High Performance Tricks
- Writing buffer: a write is considered successful once it reaches main memory (and is scheduled to be written to disk). The coordinator does asks one of the N nodes to perform a durable on-disk write before that node considers the write successful. This durable write does not affect performance because generally W < N so that W nodes will quickly report the write complete to the coordinator while the last node will churn along actually writing to disk; the coordinator doesn’t need to wait after that last node before reporting the put operation as being completed to the user.
- Uniform load distribution: Dynamo uses different partitioning strategies to ensure uniform load across all nodes, at the cost of more coordination when adding/removing nodes.
- Writing to the fastest reader: the context token returned from a get operation also records which node had the fastest response time for that operation. This fastest node can then be used as the write coordinator for any upcoming put operation. Hopefully, the node will once more be the fastest to be reached for the put operation and might also be read from for any subsequent get operations (thus, the user will read their latest write).
- Cluster-aware clients: If the Dynamo clients are aware of the nodes in the cluster, aware of the data partition/key distribution among the nodes, and regularly update their view of the system, requests don’t need to go through a load-balancer. Indeed, client requests can directly go to the appropriate coordinator for reads or writes, skipping at least once hop.
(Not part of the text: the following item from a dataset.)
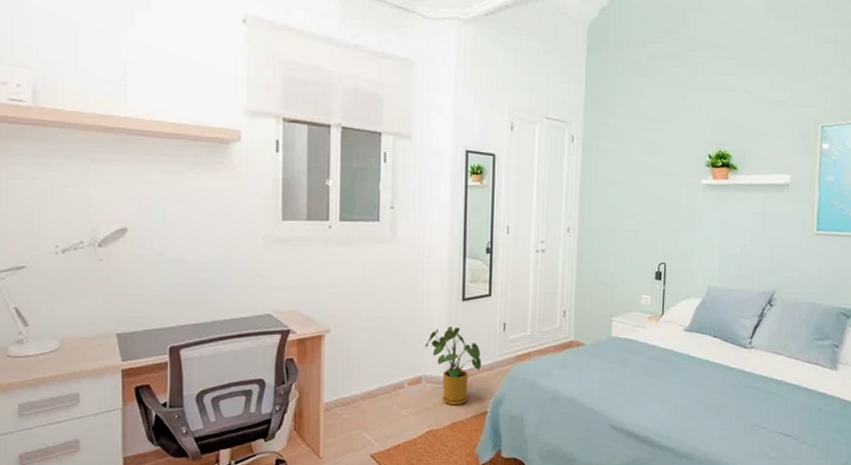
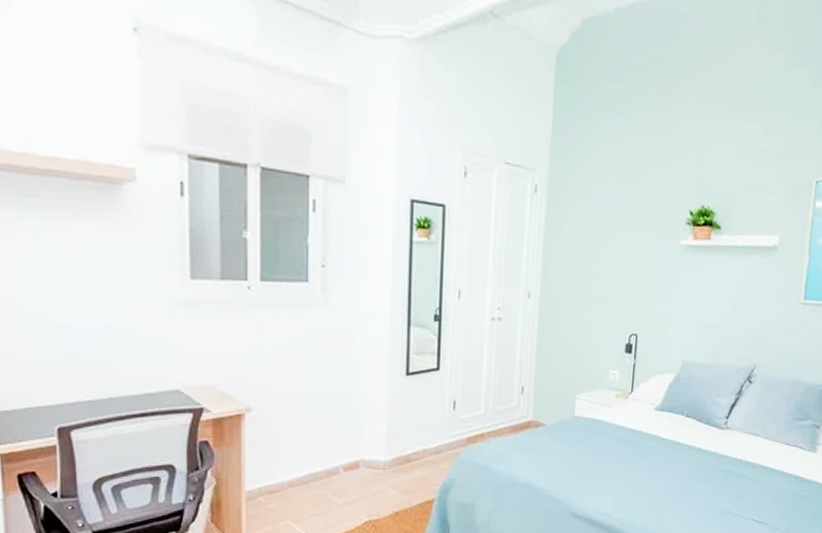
house plant: present [425,326,482,406] -> none [363,404,429,493]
- Heterogeneous hardware: the nodes can take on requests in proportion to their hardware capabilities; not requiring homogeneous hardware means hardware resources aren’t wasted if more powerful machines are added to the cluster, and updates of cluster nodes can be performed progressively.
- Zero-hop distributed hash table: (unlike Chord) each node maintains routing information to reach any other node directly; more data to maintain but smaller latency as less hops are needed.
- Foreground operations priority: foreground tasks (put/get operations) take precedence over background tasks (updating membership with neighbors, hinted handoff). A monitoring process on each node throttles background tasks based on resource utilization on the machine.